The new network grant, which will fund collaborative work by Geschwind and experts at other autism centers around the country, is part of the NIH's Autism Centers of Excellence program, which was launched in 2007 to support coordinated research into the causes of autism spectrum disorders (ASD) and the discovery of new treatments.
Autism spectrum disorders are complex developmental disorders that affect how a person behaves, interacts with others, communicates and learns. According to the Centers for Disease Control, ASD affects approximately one in 88 children in the U.S.
Geschwind's award will allow him to build on his earlier work identifying genetic variants associated with an increased susceptibility to autism while adding an important new emphasis. The research network he leads — which also includes scientists from the Albert Einstein College of Medicine, Emory University, Johns Hopkins University, Washington University and Yale University — aims to recruit at least 600 African American families who have a child diagnosed with an ASD for genetic testing.
While nearly all previous research on the genetics of autism has focused on subjects of European descent rather than those of African or other ancestries, it is critical to study different populations to understand if current genetic findings in ASD can be generalized to a broader population, said Geschwind, a professor of neurology, psychiatry and genetics.
To that end, he will look for gene variants associated with autism in Americans with African ancestry and then test the genetic risk factors identified in European populations to see what role they may play in the disorder in people of African descent.
Because individuals are typically a mix of different ancestries, the research group will use statistical methods that enable them to identify chromosomal markers for different ancestral origins. Genetic data generated by the study will be made available through the Internet to the larger research community.

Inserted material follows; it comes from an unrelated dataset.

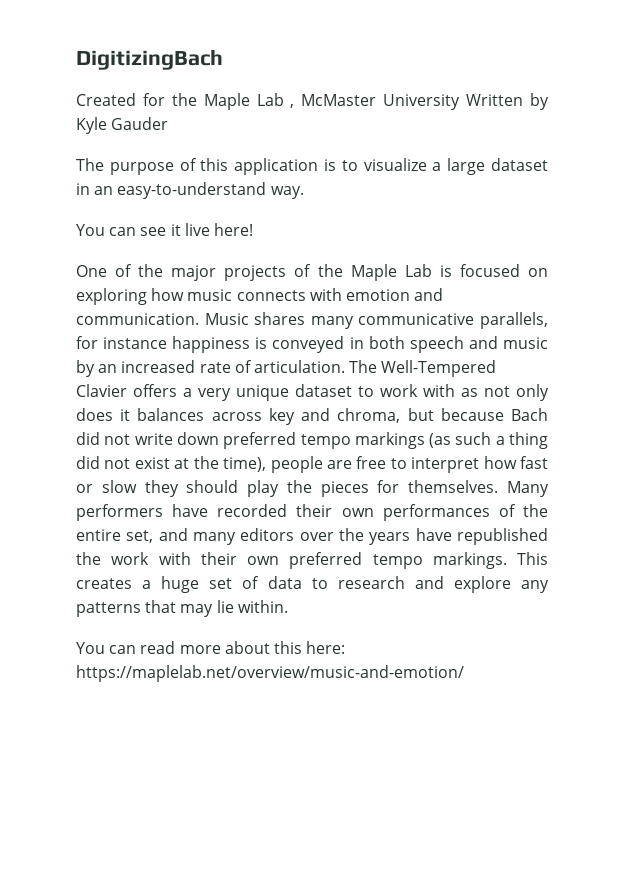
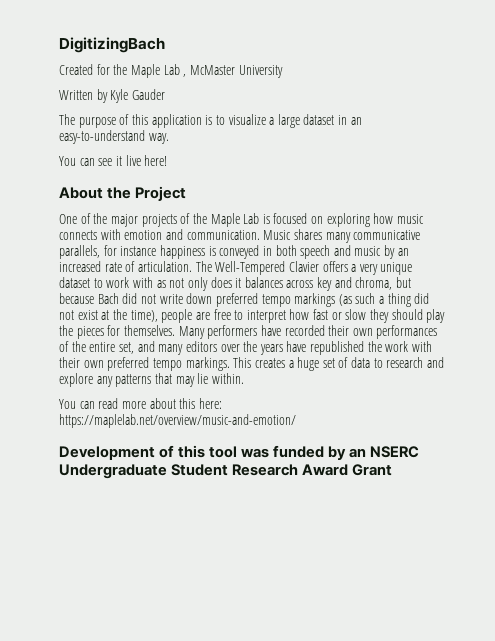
(461, 102) none -> (283, 71) //
(253, 229) none -> [59,186,187,201] // About the Project
(464, 673) none -> [59,445,420,460] [59,464,393,479] // Development of this tool was funded by an NSERC Undergraduate Student Research Award Grant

The work will also include an evaluation of disparities in the diagnosis of autism and in access to care. The scientists will be carrying out this study with UCLA as the hub.
The award to Geschwind follows on the heels of several large ACE awards to various researchers at UCLA's Center for Autism Research and Treatment (CART) last September. At that time, CART was the only NIH Autism Center of Excellence in the nation to be awarded renewed funding for the next five years. The funding to CART supports ongoing research focused on examining genes' link to behavior, developing clinical interventions for those severely affected by autism, and explaining why autism affects more boys than girls.
This network grant will help further the work of CART, in conjunction with other UCLA programs in autism by enabling scientists to approach the study of ASD from both a research and clinical perspective. Together, these ACE grants aim to foster new ways to diagnose patients earlier and tailor treatments to each individual to create the best outcomes.